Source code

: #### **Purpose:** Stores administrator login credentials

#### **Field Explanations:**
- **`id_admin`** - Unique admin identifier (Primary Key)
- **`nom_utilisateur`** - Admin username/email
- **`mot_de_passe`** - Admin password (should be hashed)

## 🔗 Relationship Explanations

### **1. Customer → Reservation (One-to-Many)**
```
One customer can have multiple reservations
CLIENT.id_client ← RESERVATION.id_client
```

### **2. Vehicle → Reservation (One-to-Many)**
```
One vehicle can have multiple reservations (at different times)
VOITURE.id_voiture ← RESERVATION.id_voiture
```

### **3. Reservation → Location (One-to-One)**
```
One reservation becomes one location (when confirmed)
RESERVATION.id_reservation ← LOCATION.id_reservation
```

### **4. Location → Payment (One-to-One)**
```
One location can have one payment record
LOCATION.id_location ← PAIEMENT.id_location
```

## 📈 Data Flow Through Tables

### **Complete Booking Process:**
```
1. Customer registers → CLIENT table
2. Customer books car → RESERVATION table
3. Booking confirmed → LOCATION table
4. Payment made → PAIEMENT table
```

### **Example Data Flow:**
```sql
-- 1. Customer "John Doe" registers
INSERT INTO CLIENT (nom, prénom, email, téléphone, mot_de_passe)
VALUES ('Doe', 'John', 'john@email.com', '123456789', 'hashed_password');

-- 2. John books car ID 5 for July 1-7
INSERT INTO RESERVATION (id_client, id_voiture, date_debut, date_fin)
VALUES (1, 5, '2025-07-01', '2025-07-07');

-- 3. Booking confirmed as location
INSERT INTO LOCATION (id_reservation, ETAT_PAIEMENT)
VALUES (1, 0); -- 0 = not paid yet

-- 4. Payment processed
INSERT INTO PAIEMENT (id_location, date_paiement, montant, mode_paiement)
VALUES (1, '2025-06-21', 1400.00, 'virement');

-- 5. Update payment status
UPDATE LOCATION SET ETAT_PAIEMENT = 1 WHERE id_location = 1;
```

----

Take the records shown above and output them again exactly.

Source code

: #### **Purpose:** Stores administrator login credentials

#### **Field Explanations:**
- **`id_admin`** - Unique admin identifier (Primary Key)
- **`nom_utilisateur`** - Admin username/email
- **`mot_de_passe`** - Admin password (should be hashed)

## 🔗 Relationship Explanations

### **1. Customer → Reservation (One-to-Many)**
```
One customer can have multiple reservations
CLIENT.id_client ← RESERVATION.id_client
```

### **2. Vehicle → Reservation (One-to-Many)**
```
One vehicle can have multiple reservations (at different times)
VOITURE.id_voiture ← RESERVATION.id_voiture
```

### **3. Reservation → Location (One-to-One)**
```
One reservation becomes one location (when confirmed)
RESERVATION.id_reservation ← LOCATION.id_reservation
```

### **4. Location → Payment (One-to-One)**
```
One location can have one payment record
LOCATION.id_location ← PAIEMENT.id_location
```

## 📈 Data Flow Through Tables

### **Complete Booking Process:**
```
1. Customer registers → CLIENT table
2. Customer books car → RESERVATION table
3. Booking confirmed → LOCATION table
4. Payment made → PAIEMENT table
```

### **Example Data Flow:**
```sql
-- 1. Customer "John Doe" registers
INSERT INTO CLIENT (nom, prénom, email, téléphone, mot_de_passe)
VALUES ('Doe', 'John', 'john@email.com', '123456789', 'hashed_password');

-- 2. John books car ID 5 for July 1-7
INSERT INTO RESERVATION (id_client, id_voiture, date_debut, date_fin)
VALUES (1, 5, '2025-07-01', '2025-07-07');

-- 3. Booking confirmed as location
INSERT INTO LOCATION (id_reservation, ETAT_PAIEMENT)
VALUES (1, 0); -- 0 = not paid yet

-- 4. Payment processed
INSERT INTO PAIEMENT (id_location, date_paiement, montant, mode_paiement)
VALUES (1, '2025-06-21', 1400.00, 'virement');

-- 5. Update payment status
UPDATE LOCATION SET ETAT_PAIEMENT = 1 WHERE id_location = 1;
```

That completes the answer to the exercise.